BTA: 'Business travel has critical role in economic recovery'
07 May 2020by James Chapple
The Business Travel Association (BTA) has unveiled a five-point plan to "reignite" the business travel sector, which it says has a "critical role to play" in the post-coronavirus economic recovery.
Its proposals call for vital action on issues ranging from travel timeframes, to international co-operation and clarity, traveller safety and competitive pricing to rebuild the sector’s £220 billion annual contribution to UK GDP.
Chief executive Clive Wratten has written to transport secretary Grant Shapps and business secretary Alok Sharma to outline vital areas where the government must act or collaborate with the sector.
These include excluding "essential business travel" from the Foreign Office’s worldwide advisory against all non-essential travel; lobbying against any form of mandatory 14-day quarantine at one or both ends of a journey; and encouraging the insurance sector to ensure they offer adequate cover in the post-coronavirus world.
“The business travel sector has a critical role to play in our economic recovery, with the 6.5 million journeys it arranges in a typical year contributing £220 billion to UK GDP," said Wratten.
"We have a duty to enable British business to travel, trade and stimulate the UK economy, hence why we have developed this plan which we are calling upon the Government to support.
“The outcome of the Government’s review of lockdown this week may provide a glimpse of the steps necessary for economic recovery. Yet, the business community is fully aware that recovery will be a gradual process, and one which needs careful planning and for governments and industries to work closely together.”
The association added it recognised its five-point plan was ambitious, and would require all key stakeholders to play a role. By working steadfastly together, the BTA and many allied industries can help get British businesses on the flight to recovery," the BTA added.
Its five-point plan is as follows:
- Timeframe: Economies across the world are waiting for the first signs of an increase in demand for travel. Businesses are watching for borders, and the transport routes that link them, to open. In many countries, there is indefinite advice against “all but essential travel”. No one knows when travel can begin, and this missing date means consumers and businesses cannot be confident about future journeys. We need to move from a restriction of “all but essential” to “essential business travel permitted”.

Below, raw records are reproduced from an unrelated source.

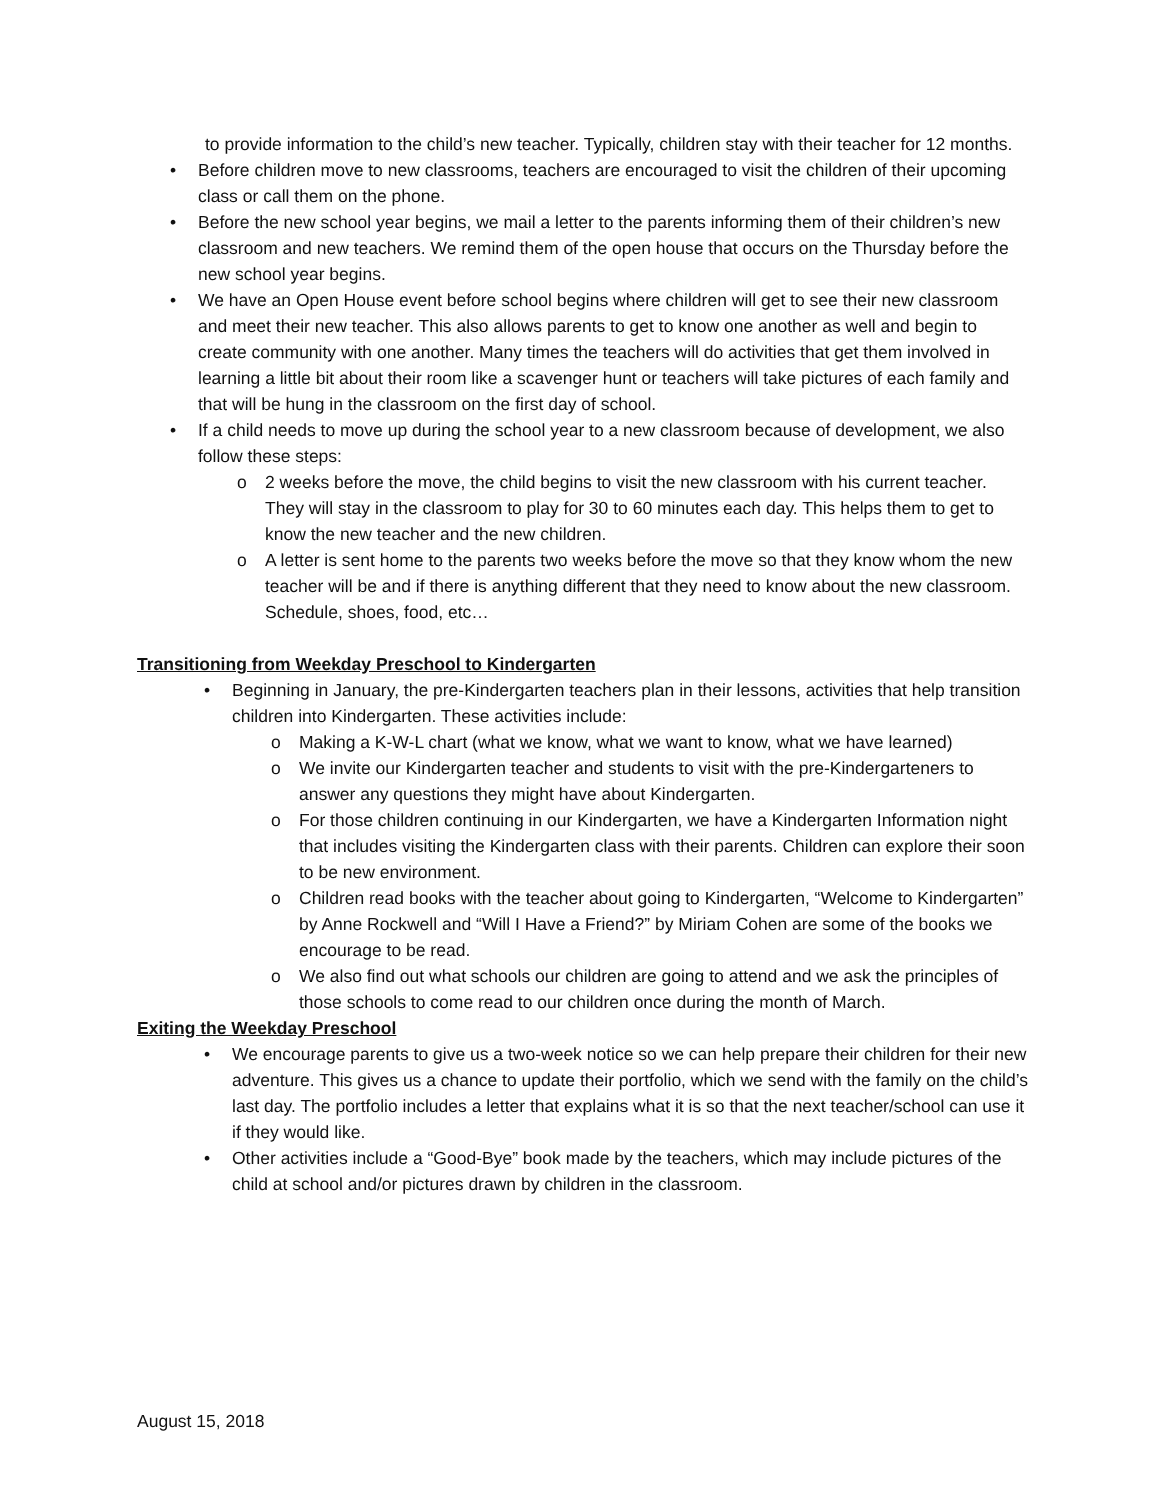to provide information to the child’s new teacher. Typically, children stay with their teacher for 12 months.
• Before children move to new classrooms, teachers are encouraged to visit the children of their upcoming class or call them on the phone.
• Before the new school year begins, we mail a letter to the parents informing them of their children’s new classroom and new teachers. We remind them of the open house that occurs on the Thursday before the new school year begins.
• We have an Open House event before school begins where children will get to see their new classroom and meet their new teacher. This also allows parents to get to know one another as well and begin to create community with one another. Many times the teachers will do activities that get them involved in learning a little bit about their room like a scavenger hunt or teachers will take pictures of each family and that will be hung in the classroom on the first day of school.
• If a child needs to move up during the school year to a new classroom because of development, we also follow these steps:
o 2 weeks before the move, the child begins to visit the new classroom with his current teacher. They will stay in the classroom to play for 30 to 60 minutes each day. This helps them to get to know the new teacher and the new children.
o A letter is sent home to the parents two weeks before the move so that they know whom the new teacher will be and if there is anything different that they need to know about the new classroom. Schedule, shoes, food, etc…
Transitioning from Weekday Preschool to Kindergarten
• Beginning in January, the pre-Kindergarten teachers plan in their lessons, activities that help transition children into Kindergarten. These activities include:
o Making a K-W-L chart (what we know, what we want to know, what we have learned)
o We invite our Kindergarten teacher and students to visit with the pre-Kindergarteners to answer any questions they might have about Kindergarten.
o For those children continuing in our Kindergarten, we have a Kindergarten Information night that includes visiting the Kindergarten class with their parents. Children can explore their soon to be new environment.
o Children read books with the teacher about going to Kindergarten, “Welcome to Kindergarten” by Anne Rockwell and “Will I Have a Friend?” by Miriam Cohen are some of the books we encourage to be read.
o We also find out what schools our children are going to attend and we ask the principles of those schools to come read to our children once during the month of March.
Exiting the Weekday Preschool
• We encourage parents to give us a two-week notice so we can help prepare their children for their new adventure. This gives us a chance to update their portfolio, which we send with the family on the child’s last day. The portfolio includes a letter that explains what it is so that the next teacher/school can use it if they would like.
• Other activities include a “Good-Bye” book made by the teachers, which may include pictures of the child at school and/or pictures drawn by children in the classroom.
August 15, 2018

- International co-operation and clarity: International coherence is needed about what behaviours will be expected of future business and leisure travellers. Inconsistencies or contradictory advice will cause chaos. For example, a 14-day quarantine required at both or even one end of a journey is a non-starter for global business executives. The BTA is arguing for a set of globally consistent guidelines on social distancing, the use of masks and other hygiene measures.
- Protected travellers: Businesses are fully aware of the importance of face-to-face interactions in striking new deals, establishing partnerships and securing new business. Yet, even when governments and travel providers give the green light, the need to ensure everyone stays safe will remain crucial. This requires insurance to cover employees when they travel and, in case of disruption or infection, that businesses’ actions won’t cause employee concern or dissent. The market needs to have these new policies readily and easily available.
- Safe services: Corporate travel managers will have enhanced responsibilities in the post-Covid world - ensuring all necessary precautions have been taken to limit their colleagues’ exposure to Covid-19. This means airlines, airports, train companies, car rental firms, hotels and other accommodation providers will need to demonstrate beyond reasonable doubt, the steps they are taking to ensure cleanliness and social distancing. This could be overseen by travel associations such as the BTA across the globe with a recognisable marque provided to those who meet the criteria.
- Competitive pricing: Economies are being squeezed; companies are under pressure. Hence, travel budgets for the latter half of this year, and for 2021, will be challenging. Consequently, all elements of the business travel supply chain will need to ensure they remain highly competitive on pricing. Achieving this requires government intervention and financial commitment today to keep struggling businesses afloat – both in the business travel sector and amongst those who buy from it.